Молли услышала в его интонации что-то свое, колыхнулась едва заметной компактной улыбкой. Мэри Форд улыбнулась шире, даже кивнула. Сара тоже ощутила на лице дежурную улыбку. Билл же просиял в сторону Сэнди, и мгновенно Сару и, конечно же, Молли и Мэри пронзило озарение. Конечно. Красавчик, театр, Нью-Йорк… Да-да, разумеется, у него в Нью-Йорке подруга, он ведь сам о ней упоминал… Врун! Держи карман шире! Все они обеспечены липовыми подругами и даже женами, если их загнать в угол. Эти мысли метались в голове Сары, и одновременно там же вопил немой голос: «Хватит, хватит! Ради бога, довольно!»

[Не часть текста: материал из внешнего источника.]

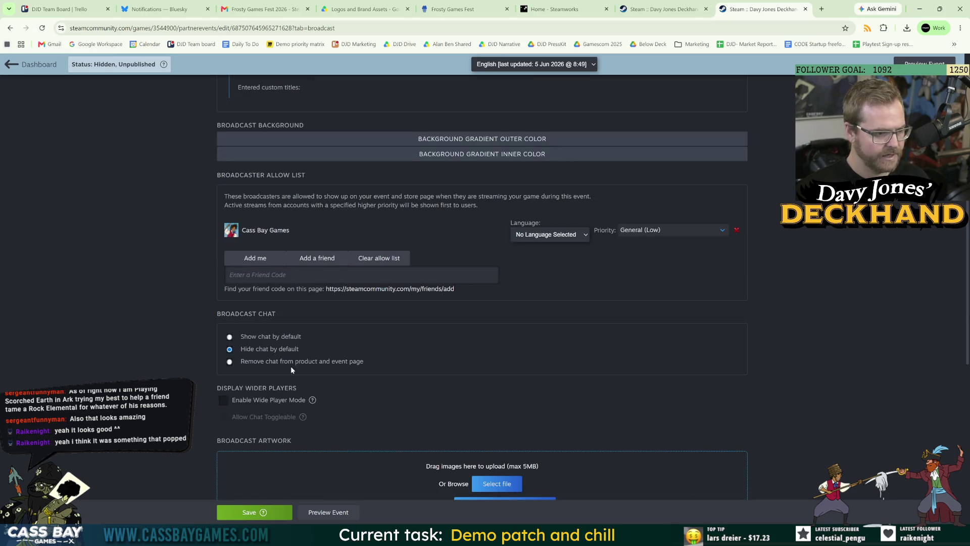
scroll(444, 377, "down", 4)
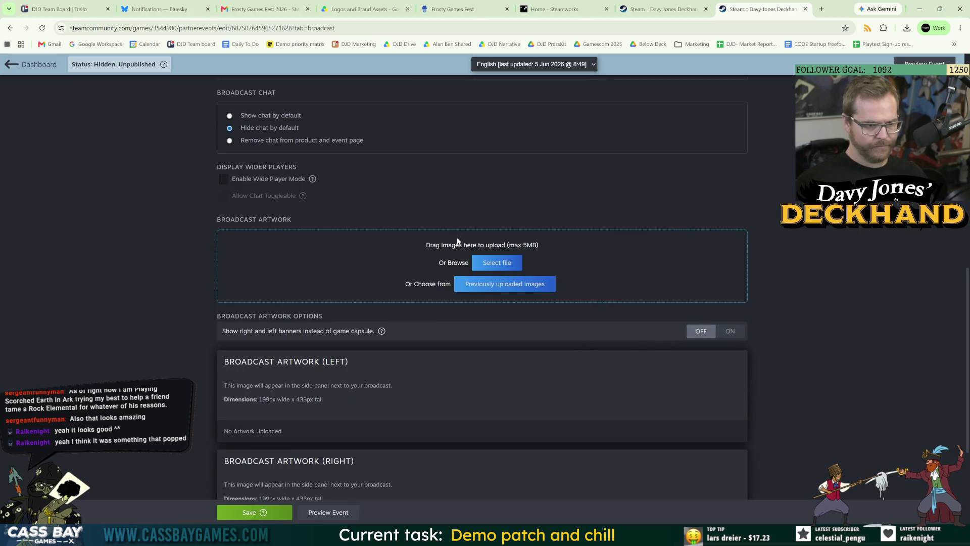
scroll(330, 370, "down", 3)
left_click(247, 396)
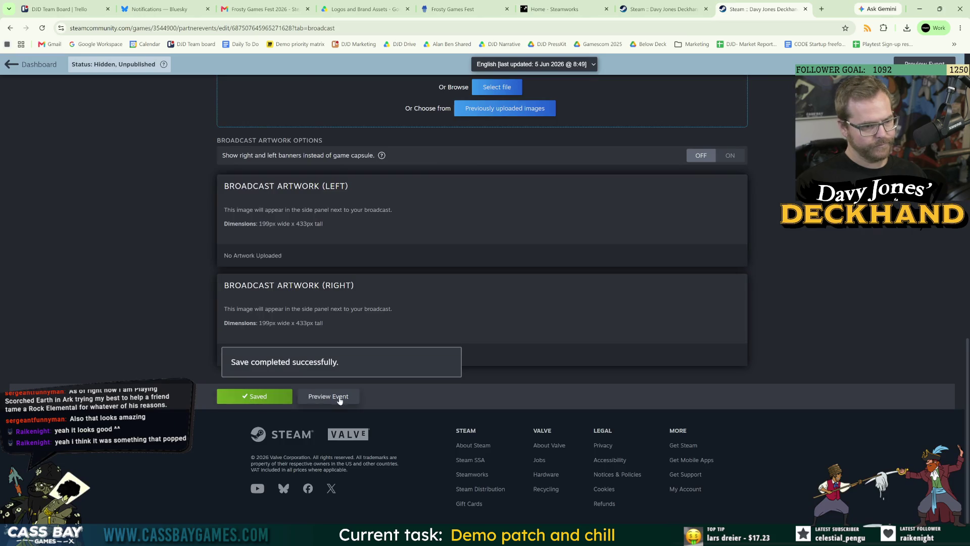
Preview the Frosty Fest event and unmute its 'Now broadcasting' live stream
left_click(336, 398)
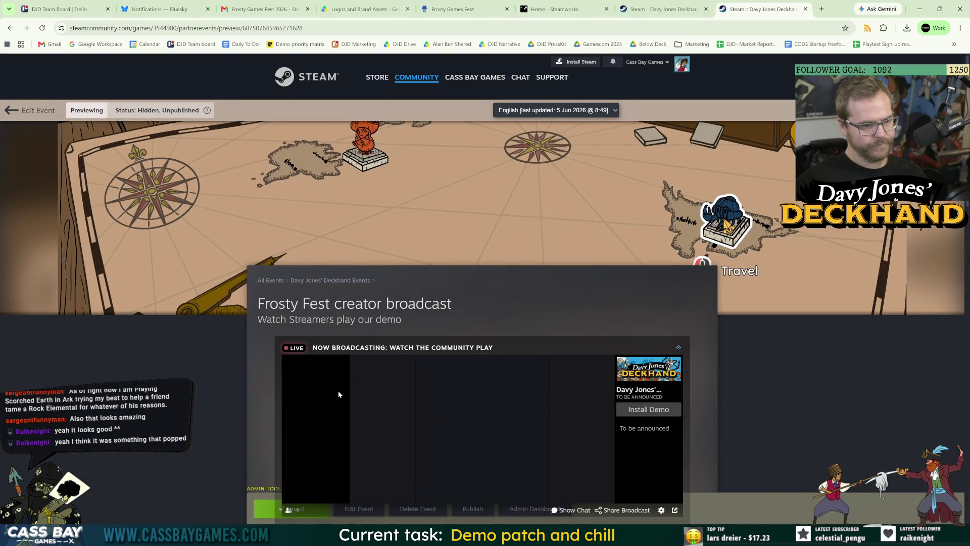
scroll(338, 390, "down", 3)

Телефон. Стивен. В голосе слезы, может, еще плачет.
— Поговорите со мной, Сара. Просто поговорите, о чем — нибудь, все равно. Я и вправду схожу с ума.
Не тот случай, когда можно сказать: «Я перезвоню». Она строго глянула на молодежь (к которой причислила ради этого случая и старушку Мэри), сообщила, что из Нью-Йорка звонят по поводу «Абеляра и Элоизы». Конечно, уж Мэри-то сразу поняла, что это неправда. Поэтому она решительно поднялась первой, увлекая за собой остальных. Билл, как Сара увидела и почувствовала с неподобающим удовольствием, с явным нежеланием.
— Уходим, — сказала Мэри. — Надеюсь, не дурные вести. Это не американский спонсор? — покосилась она на Сару.
— Нет, это не американский спонсор.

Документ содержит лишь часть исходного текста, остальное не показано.